A year of training and a mountain of sweat was almost all in vain for a Levin woman forced to dig deep into a well of determination to finish an Ironman.

Janie Evans, 45, was struck down by a vicious bug halfway through the Taupō Ironman recently, an event already so physically gruelling it made people vomit.

Evans was violently ill, vomiting at regular intervals during the 180km cycle leg leaving her unable to take in food, sapping her of vital energy with a 42.2km run yet to come.

"I had no idea. No idea. It was just one of those things. I had been fine. I hadn't been ill, and I felt fine during the swim. But when I got on the bike..."

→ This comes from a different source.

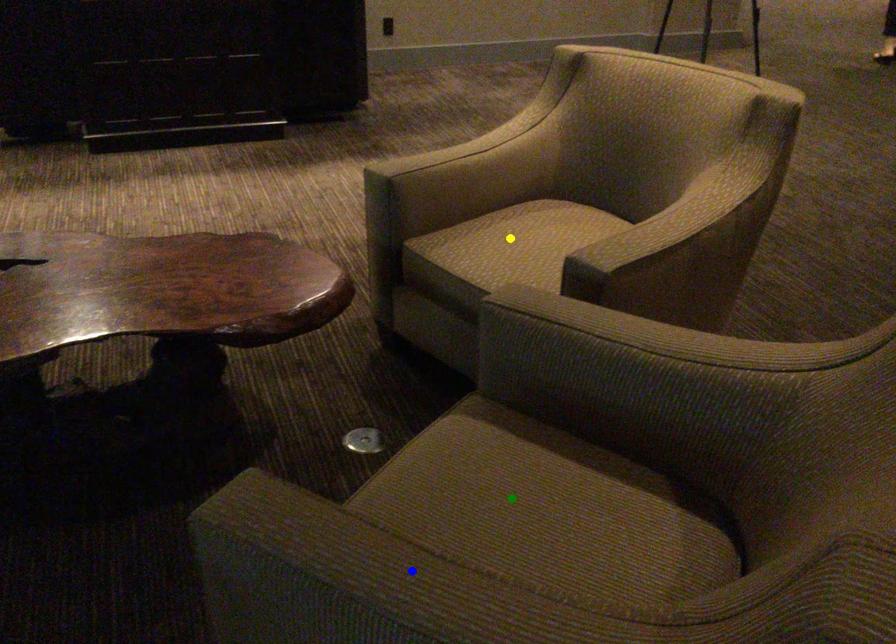
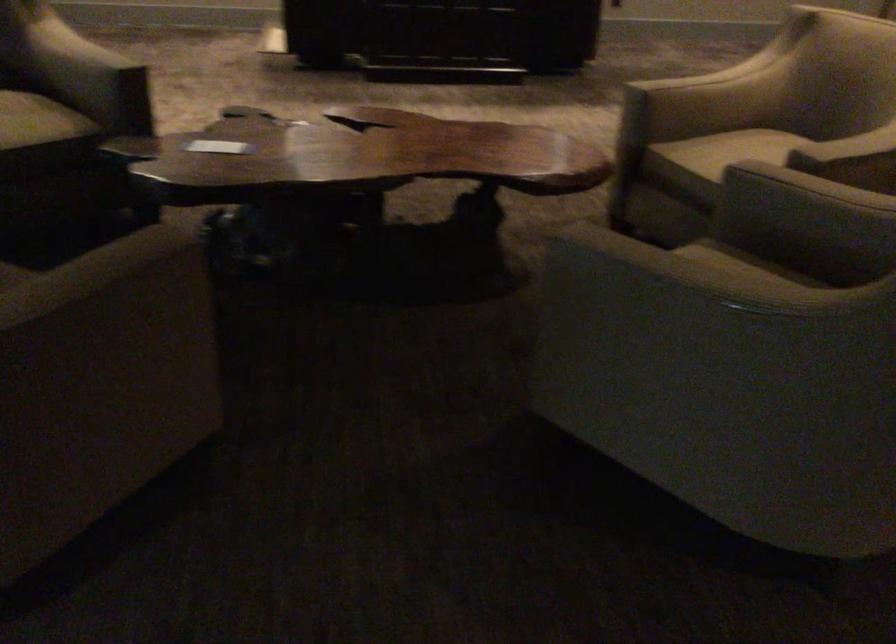
I am providing you with two images of the same scene from different viewpoints. Three points are marked in image1. Which point corresponds to a part or object that is occluded in image2?In image1, three points are marked. Which of them correspond to a part or object that is occluded in image2?Among the three points shown in image1, which one corresponds to a part or object that is no longer visible due to occlusion in image2?

Invisible in image2: green point.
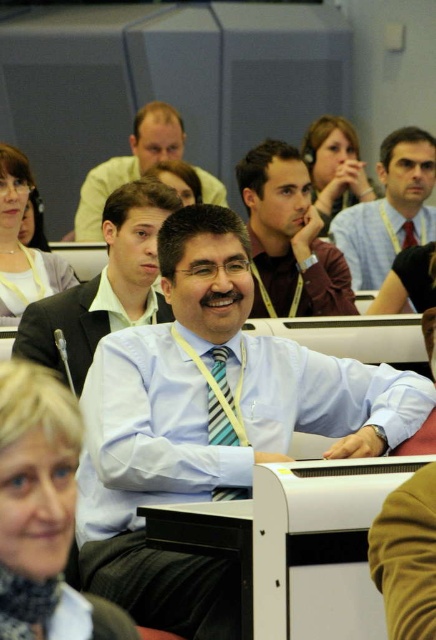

She admitted being within whisker of giving up. But in the back of her mind she knew she wouldn't forgive herself in years to come if she didn't make the finish line.

"I did think about quitting on the bike...I hadn't been able to eat or drink enough and was cramping up and I thought I am not going to make it," she said.

What helped was the massive support she received from the sideline and fellow competitors on the day. As night fell, she was one of the last to finish in a tick over 16 hours and three minutes.

That was more than two hours slower than her previous Ironman in 2015.

"People were like 'c'mon, you can do this'," she said.

"I thought I am not going to be that person that doesn't make it, and that was for me. I knew in my head if I didn't make it I would be so angry with myself. The consequences of quitting...I would have always wondered."

There were calculations that showed she was on track to finish outside the cut-off time, but she carried on and eventually finished with little time to spare.

To make the finish line was a huge personal triumph over adversity.


"I swear if my coach hadn't got my training so right, I never would have finished," she said.

Evans sought the services of Raumati man Tom Bland for training advice leading into the event and credited his training methods as a key factor in helping her complete the course.

"He's been a fantastic coach. I had some niggles and my running was on the light side so he put a plan together and walked with me so I was able to get through it

Evans had to keep off the road while the injuries healed which meant she put more focus on bike and swim training.

It wasn't her first Ironman, but it was by far her hardest. She completed her Ironman in 2015.

"A good friend of mine said if I ever do one then you have to do it with me. She had made the commitment. We had an agreement," she said.

Evans, works at Contact Energy and does body piercing part-time, said you couldn't wake up and decide to do an Ironman. It took a year for her to prepare.

"No way. You need dedication and willpower," she said.